The mother of Heather Heyer, the demonstrator killed while protesting the 2017 “Unite the Right” rally in Charlottesville, Virginia, dismissed an apology offered Friday in federal court by her daughter’s murderer, James Alex Fields Jr.
“That was a last-ditch attempt to get a reduced sentence,” Susan Bro told reporters afterward. “He’s the least sincere person I’ve ever met.”
Fields, 22, of Maumee, Ohio, addressed his victims in court earlier Friday, nearly two years since killing Heyer and injuring dozens of others by driving his car into a crowd of counterprotesters.
“I apologize for the hurt and loss I’ve caused,” Fields told the court, attendees reported. “Every day I think about how things could have gone differently and how I regret my actions.
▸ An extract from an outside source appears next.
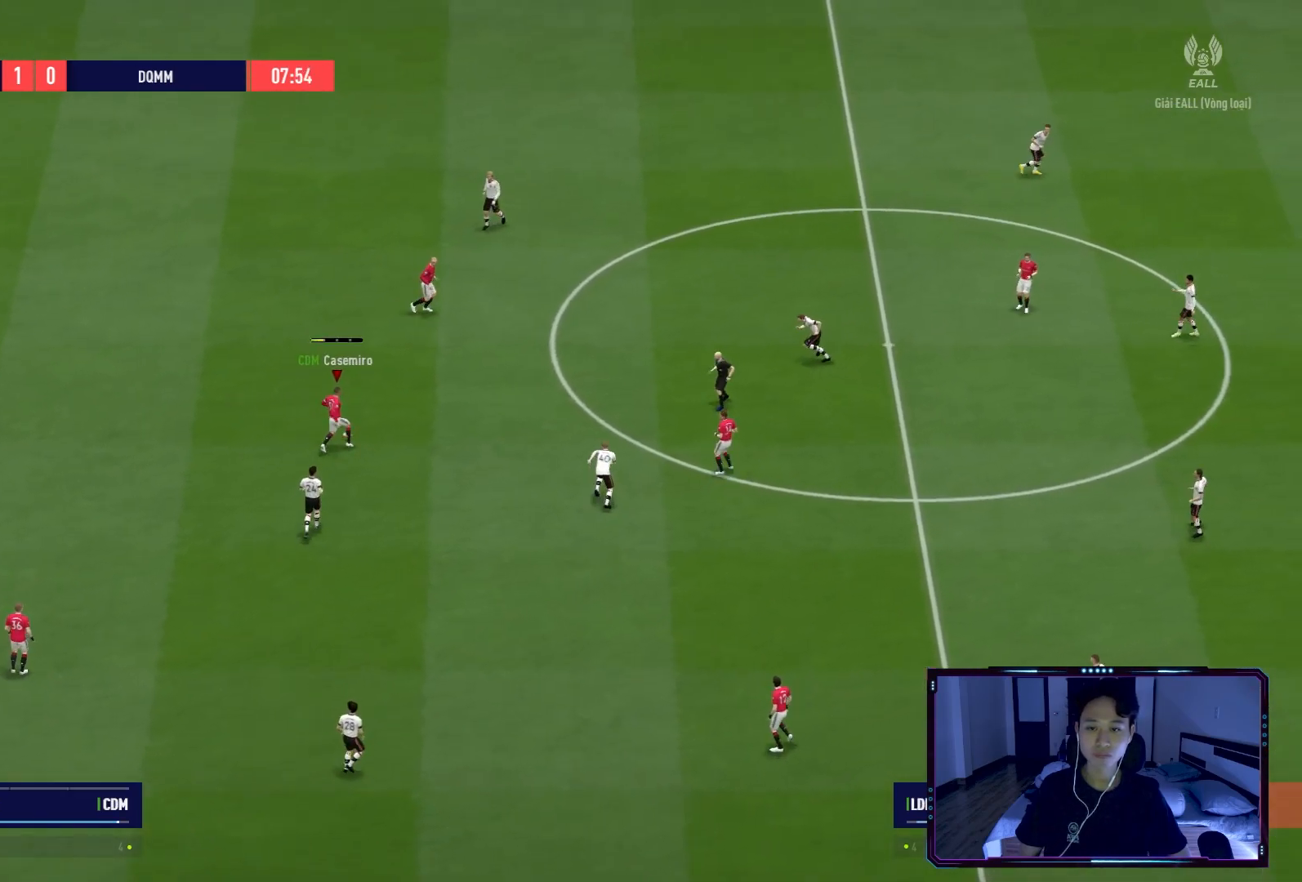
{"buttons": [], "left_stick": "up-right", "right_stick": "center", "events": []}
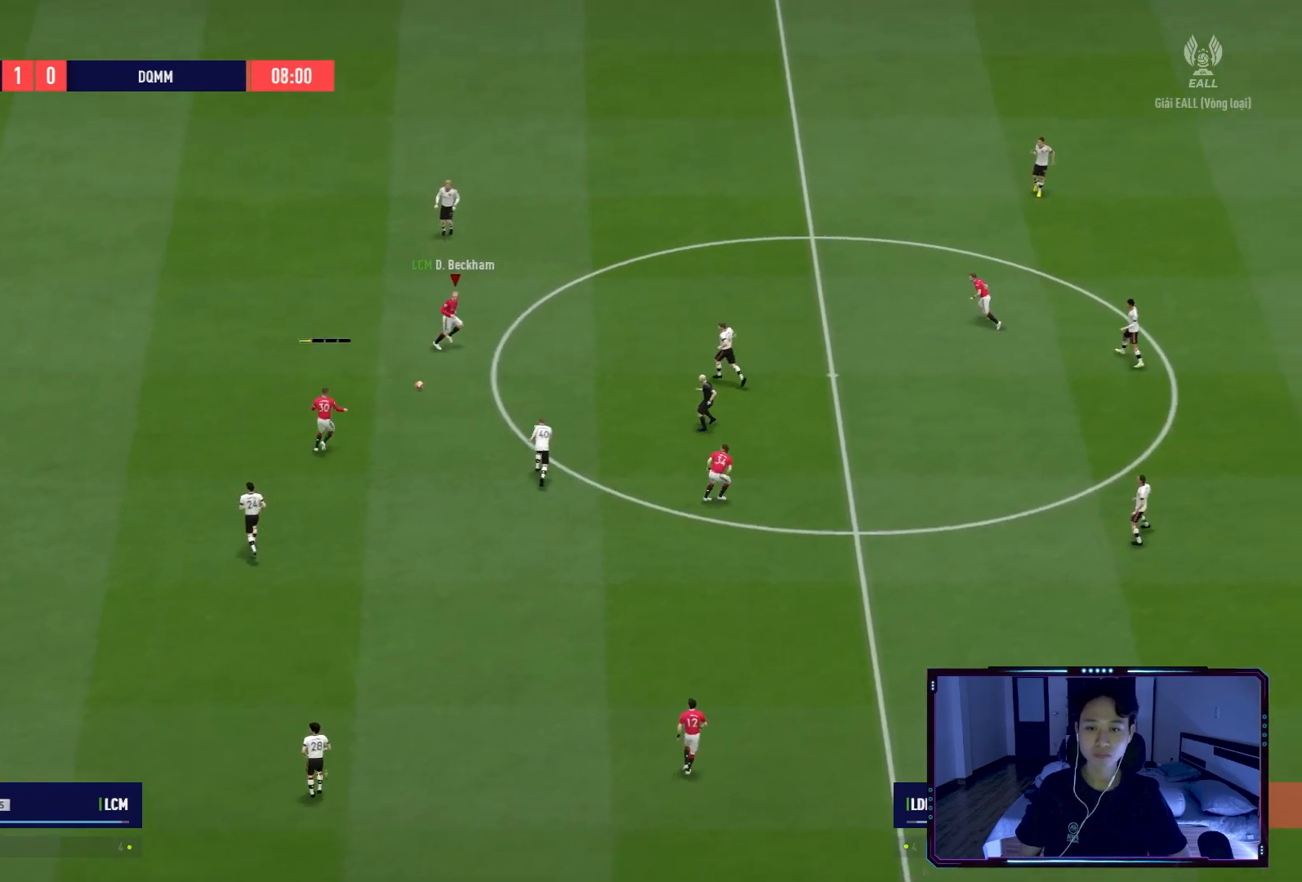
{"buttons": [], "left_stick": "right", "right_stick": "center", "events": [[67, "left_stick", "right"], [167, "A", "down"], [267, "A", "up"]]}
I’m sorry.”
U.S. District Judge Michael Urbanski ultimately sentenced Fields to life imprisonment.
Speaking outside Charlottesville federal court afterward, Ms. Bro said she was “very happy” Fields received a life sentence.
“I did not want the death penalty,” Ms. Bro told reporters. “He probably deserved it but it really wouldn’t accomplish anything. I apologize to the taxpayers for saddling you with this additional burden but in the long run, it was the judge’s call.”
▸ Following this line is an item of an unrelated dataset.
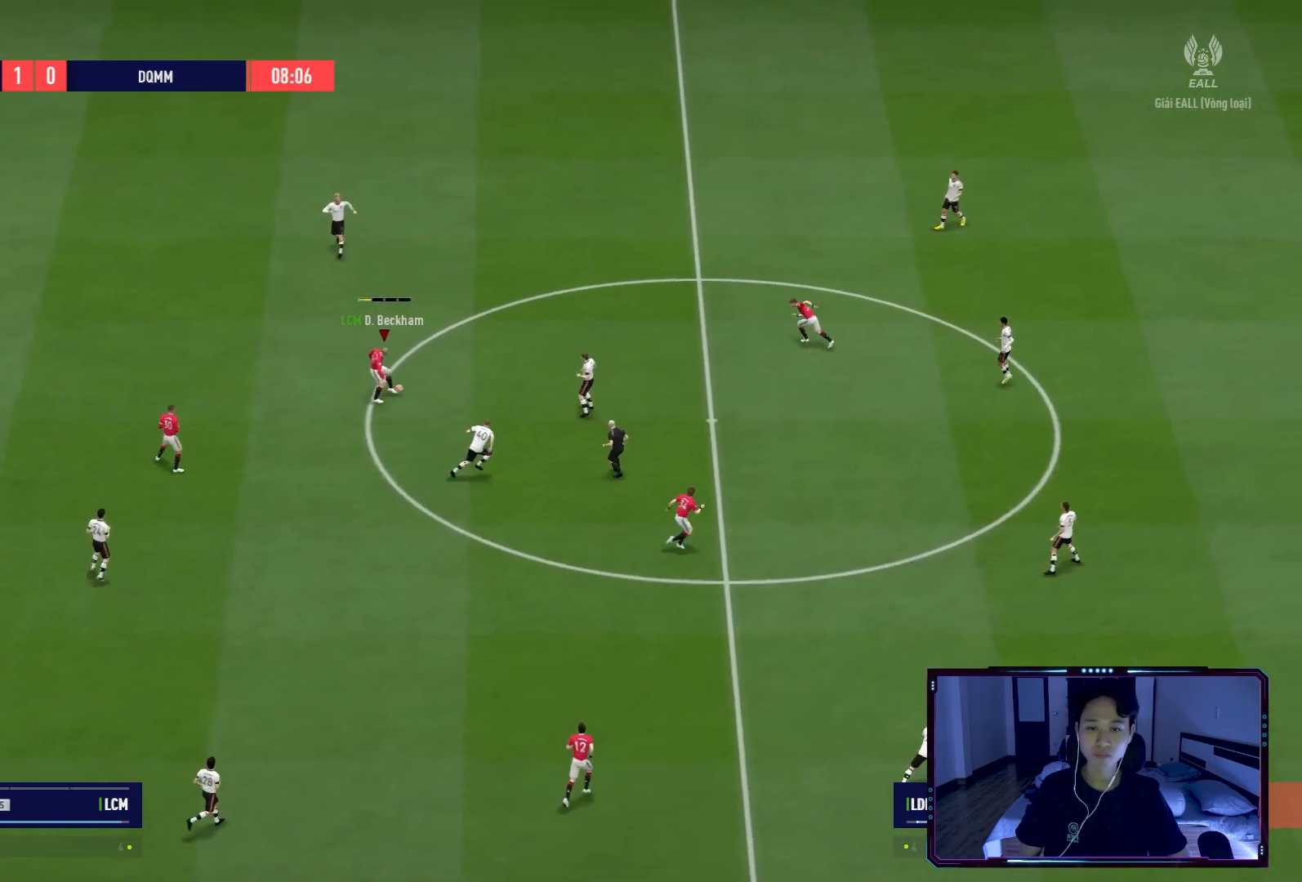
{"buttons": [], "left_stick": "right", "right_stick": "center", "events": []}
Fields drove from Ohio to attend “Unite the Right” in Charlottesville on Aug. 12, 2017, which was organized by a local white nationalist activist and billed as a rally held in support of a Confederate monument slated to be removed from a city park. The event was called off by authorities amid clashes breaking out between participants and counterprotesters. That violence culminated hours later in the automobile attack that killed Heyer, a 32-year-old anti-racist activist and paralegal.
Fields was sentenced after having pleaded guilty to 29 violations of a federal anti-hate crime statute. He is scheduled to be sentenced next month on separate state charges, including first-degree murder.
Fields is an avowed white supremacist and openly admired Nazi leader Adolf Hitler, according to prosecutors. Defense lawyers had sought a sentence of “less than life.”